In an apparent last-ditch effort to save itself, Angeles sold most of its general partner interests to Greenville, S.C.-based Insignia Financial Group last November. But that move actually hastened Angeles’ end: In a surprise turn, Insignia quickly allowed a number of partnership loans to default, triggering claims on guarantees Angeles had previously made. By year-end, Angeles was on the path to bankruptcy.

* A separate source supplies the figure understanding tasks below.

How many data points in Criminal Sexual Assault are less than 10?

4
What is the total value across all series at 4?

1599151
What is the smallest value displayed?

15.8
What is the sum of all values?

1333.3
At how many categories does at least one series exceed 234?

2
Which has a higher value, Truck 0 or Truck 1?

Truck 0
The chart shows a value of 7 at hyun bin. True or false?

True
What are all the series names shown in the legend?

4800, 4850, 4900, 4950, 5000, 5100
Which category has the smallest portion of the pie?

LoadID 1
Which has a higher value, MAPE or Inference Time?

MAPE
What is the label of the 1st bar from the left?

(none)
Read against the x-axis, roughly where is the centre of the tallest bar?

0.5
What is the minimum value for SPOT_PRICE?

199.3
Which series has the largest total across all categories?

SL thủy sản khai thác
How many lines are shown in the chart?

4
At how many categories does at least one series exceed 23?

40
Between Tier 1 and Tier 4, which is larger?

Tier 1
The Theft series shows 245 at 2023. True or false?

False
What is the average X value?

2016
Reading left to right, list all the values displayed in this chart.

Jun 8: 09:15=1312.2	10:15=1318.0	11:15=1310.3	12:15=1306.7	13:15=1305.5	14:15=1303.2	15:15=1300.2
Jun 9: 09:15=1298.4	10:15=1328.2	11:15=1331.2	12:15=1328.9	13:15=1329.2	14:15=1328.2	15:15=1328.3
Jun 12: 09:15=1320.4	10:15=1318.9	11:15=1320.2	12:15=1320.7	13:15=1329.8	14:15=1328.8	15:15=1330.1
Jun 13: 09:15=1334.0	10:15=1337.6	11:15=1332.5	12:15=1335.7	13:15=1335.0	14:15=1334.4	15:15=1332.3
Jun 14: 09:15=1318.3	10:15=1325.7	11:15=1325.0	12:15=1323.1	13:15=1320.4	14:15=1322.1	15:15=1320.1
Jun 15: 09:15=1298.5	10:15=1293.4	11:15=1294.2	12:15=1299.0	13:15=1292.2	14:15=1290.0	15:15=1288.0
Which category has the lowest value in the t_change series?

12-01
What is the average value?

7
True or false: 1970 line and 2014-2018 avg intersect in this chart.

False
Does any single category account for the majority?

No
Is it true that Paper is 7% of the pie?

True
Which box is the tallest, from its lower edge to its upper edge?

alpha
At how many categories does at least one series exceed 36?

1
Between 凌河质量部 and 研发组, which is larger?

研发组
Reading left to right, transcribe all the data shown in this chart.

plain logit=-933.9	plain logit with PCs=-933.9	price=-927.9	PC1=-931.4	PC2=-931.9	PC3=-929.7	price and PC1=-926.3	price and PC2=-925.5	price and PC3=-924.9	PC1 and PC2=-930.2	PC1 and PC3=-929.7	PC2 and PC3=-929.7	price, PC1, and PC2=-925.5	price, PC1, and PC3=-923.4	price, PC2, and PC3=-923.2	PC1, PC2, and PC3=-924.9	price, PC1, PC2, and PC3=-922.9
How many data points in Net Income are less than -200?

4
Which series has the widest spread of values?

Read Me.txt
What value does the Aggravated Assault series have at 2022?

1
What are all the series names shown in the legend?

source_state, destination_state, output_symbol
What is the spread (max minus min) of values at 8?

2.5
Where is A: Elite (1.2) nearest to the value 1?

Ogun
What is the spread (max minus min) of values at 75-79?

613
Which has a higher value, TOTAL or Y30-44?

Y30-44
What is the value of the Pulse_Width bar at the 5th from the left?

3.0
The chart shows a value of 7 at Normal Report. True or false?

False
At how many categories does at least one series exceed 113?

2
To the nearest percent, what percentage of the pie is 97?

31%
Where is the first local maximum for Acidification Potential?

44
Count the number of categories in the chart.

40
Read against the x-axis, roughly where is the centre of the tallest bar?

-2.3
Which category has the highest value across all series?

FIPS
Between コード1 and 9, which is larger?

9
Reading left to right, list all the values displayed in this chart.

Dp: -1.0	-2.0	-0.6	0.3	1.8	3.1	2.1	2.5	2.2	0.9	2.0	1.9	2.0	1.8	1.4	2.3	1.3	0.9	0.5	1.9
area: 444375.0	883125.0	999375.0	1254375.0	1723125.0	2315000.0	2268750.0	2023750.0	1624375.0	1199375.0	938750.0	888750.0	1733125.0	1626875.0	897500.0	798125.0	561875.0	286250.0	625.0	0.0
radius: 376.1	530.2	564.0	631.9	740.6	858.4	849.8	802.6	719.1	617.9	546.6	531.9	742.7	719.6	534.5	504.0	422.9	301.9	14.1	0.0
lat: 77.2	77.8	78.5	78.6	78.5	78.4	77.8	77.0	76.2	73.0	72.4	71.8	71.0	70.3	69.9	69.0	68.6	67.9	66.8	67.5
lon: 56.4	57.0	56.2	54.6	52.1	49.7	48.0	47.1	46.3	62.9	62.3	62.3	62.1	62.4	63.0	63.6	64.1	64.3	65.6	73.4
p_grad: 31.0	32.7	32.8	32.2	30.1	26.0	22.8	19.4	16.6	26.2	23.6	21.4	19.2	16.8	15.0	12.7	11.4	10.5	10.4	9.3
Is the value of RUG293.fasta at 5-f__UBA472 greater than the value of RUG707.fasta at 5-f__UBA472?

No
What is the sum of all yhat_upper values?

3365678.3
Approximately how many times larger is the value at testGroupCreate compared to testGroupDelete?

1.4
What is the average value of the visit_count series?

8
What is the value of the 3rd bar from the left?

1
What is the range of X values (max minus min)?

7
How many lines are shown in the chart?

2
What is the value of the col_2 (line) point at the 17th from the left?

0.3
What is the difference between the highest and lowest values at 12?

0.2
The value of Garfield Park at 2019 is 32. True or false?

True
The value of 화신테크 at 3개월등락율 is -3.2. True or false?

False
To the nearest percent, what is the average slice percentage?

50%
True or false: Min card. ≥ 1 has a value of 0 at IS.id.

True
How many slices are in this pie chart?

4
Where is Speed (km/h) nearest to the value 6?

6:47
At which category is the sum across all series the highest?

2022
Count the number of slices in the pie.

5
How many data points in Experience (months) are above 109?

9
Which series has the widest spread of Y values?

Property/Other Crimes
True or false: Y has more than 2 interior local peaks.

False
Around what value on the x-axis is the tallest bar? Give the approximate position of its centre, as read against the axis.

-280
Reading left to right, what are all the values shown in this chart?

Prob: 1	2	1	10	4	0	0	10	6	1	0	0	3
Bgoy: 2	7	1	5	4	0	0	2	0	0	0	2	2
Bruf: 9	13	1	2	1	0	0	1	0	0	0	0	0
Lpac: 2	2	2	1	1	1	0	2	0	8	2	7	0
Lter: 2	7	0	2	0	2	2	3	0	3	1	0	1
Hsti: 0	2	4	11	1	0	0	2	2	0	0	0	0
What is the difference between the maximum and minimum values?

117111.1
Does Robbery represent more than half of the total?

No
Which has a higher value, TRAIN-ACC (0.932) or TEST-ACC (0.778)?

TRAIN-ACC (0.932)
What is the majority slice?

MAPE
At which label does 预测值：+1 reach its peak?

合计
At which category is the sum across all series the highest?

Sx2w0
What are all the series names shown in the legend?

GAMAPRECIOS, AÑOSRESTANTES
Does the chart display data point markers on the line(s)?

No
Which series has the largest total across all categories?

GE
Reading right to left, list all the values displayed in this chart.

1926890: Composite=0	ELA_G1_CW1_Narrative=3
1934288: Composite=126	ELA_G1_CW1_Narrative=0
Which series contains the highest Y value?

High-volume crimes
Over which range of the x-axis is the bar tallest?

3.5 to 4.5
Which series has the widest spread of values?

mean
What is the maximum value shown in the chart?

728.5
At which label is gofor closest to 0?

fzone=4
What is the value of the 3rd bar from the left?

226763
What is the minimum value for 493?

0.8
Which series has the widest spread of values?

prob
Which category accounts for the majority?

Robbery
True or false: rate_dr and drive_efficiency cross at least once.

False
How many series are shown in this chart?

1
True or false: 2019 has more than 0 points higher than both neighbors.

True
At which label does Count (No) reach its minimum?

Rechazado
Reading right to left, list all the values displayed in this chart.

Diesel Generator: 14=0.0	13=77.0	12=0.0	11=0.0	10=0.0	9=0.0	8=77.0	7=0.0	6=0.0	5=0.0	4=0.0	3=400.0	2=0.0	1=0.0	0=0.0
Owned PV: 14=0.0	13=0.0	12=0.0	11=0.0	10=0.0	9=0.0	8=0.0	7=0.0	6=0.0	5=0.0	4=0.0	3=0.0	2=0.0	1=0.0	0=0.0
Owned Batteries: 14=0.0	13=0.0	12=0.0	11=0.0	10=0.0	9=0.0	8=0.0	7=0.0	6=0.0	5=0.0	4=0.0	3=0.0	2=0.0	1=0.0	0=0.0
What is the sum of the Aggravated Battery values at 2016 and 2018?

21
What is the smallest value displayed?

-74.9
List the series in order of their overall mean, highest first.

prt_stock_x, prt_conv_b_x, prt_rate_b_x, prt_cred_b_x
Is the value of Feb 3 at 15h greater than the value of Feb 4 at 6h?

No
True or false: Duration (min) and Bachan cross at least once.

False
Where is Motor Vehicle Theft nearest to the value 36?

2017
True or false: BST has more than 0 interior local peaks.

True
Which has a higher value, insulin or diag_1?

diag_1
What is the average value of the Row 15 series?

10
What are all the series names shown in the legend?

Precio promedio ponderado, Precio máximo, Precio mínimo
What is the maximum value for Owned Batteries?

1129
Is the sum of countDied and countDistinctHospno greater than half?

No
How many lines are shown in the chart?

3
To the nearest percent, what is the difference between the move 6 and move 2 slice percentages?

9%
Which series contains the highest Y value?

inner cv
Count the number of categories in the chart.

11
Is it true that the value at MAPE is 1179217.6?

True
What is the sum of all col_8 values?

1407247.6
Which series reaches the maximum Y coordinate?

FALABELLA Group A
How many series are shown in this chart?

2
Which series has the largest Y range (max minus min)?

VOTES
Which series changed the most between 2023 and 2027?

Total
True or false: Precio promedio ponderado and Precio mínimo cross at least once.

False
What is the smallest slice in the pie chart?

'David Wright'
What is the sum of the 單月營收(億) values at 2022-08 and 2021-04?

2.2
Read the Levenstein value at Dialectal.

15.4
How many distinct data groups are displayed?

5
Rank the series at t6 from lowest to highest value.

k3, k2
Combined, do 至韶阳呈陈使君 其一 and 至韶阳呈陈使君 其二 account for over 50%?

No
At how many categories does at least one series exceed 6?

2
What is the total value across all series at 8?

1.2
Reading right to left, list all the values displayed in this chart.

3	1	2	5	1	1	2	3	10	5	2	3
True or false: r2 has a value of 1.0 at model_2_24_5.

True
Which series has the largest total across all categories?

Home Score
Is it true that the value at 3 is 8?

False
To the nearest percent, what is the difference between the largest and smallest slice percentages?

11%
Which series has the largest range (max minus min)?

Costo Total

While Elliott and William Tuthill, a longtime Angeles executive who replaced Elliott as CEO this year, both insist that the outlet mall and congregate-care properties have excellent potential in the long term, it isn’t clear what will be left of Angeles when creditors get through.

Advertisement

Besides the two Angeles trusts’ claims on Angeles properties, the PaineWebber investors have claims, along with Angeles bondholders--there are two “junk” issues outstanding from the firm.

One of the trusts, Angeles Mortgage, has plunged from $16.875 a share earlier this year to $2.625; the other--Angeles Participating, which financed the outlet malls--is at $10, down from $17.75. Both trade on the American Stock Exchange.

Angeles common stock, meanwhile, has plunged to about 31 cents a share on the Amex. It sold as high as $19.75 in 1983.

Elliott, who owns 18.7% of the stock, rejects the accusations some former insiders have made that Angeles executives have bled the company via high salaries. His salary in fiscal 1992 was $468,000, and he earned a bonus of $90,000.

Though in the end he couldn’t stage another miraculous save of the company, Elliott says: “In all those years, there wasn’t one day that I couldn’t look in the mirror and say, ‘I could go elsewhere and do better (salary-wise).’ I stayed. Maybe some will say I shouldn’t have.”

Angeles, Present and Past

Angeles Corp.’s long history in the investment management business ended with the reign of William H. Elliott, its most recent CEO, and President Joseph Cattivera. The company’s first investment superstar--until he crashed--was Fred Carr; the firm’s last star was George Michaelis, whose successful FPA funds now are part of United Asset Management.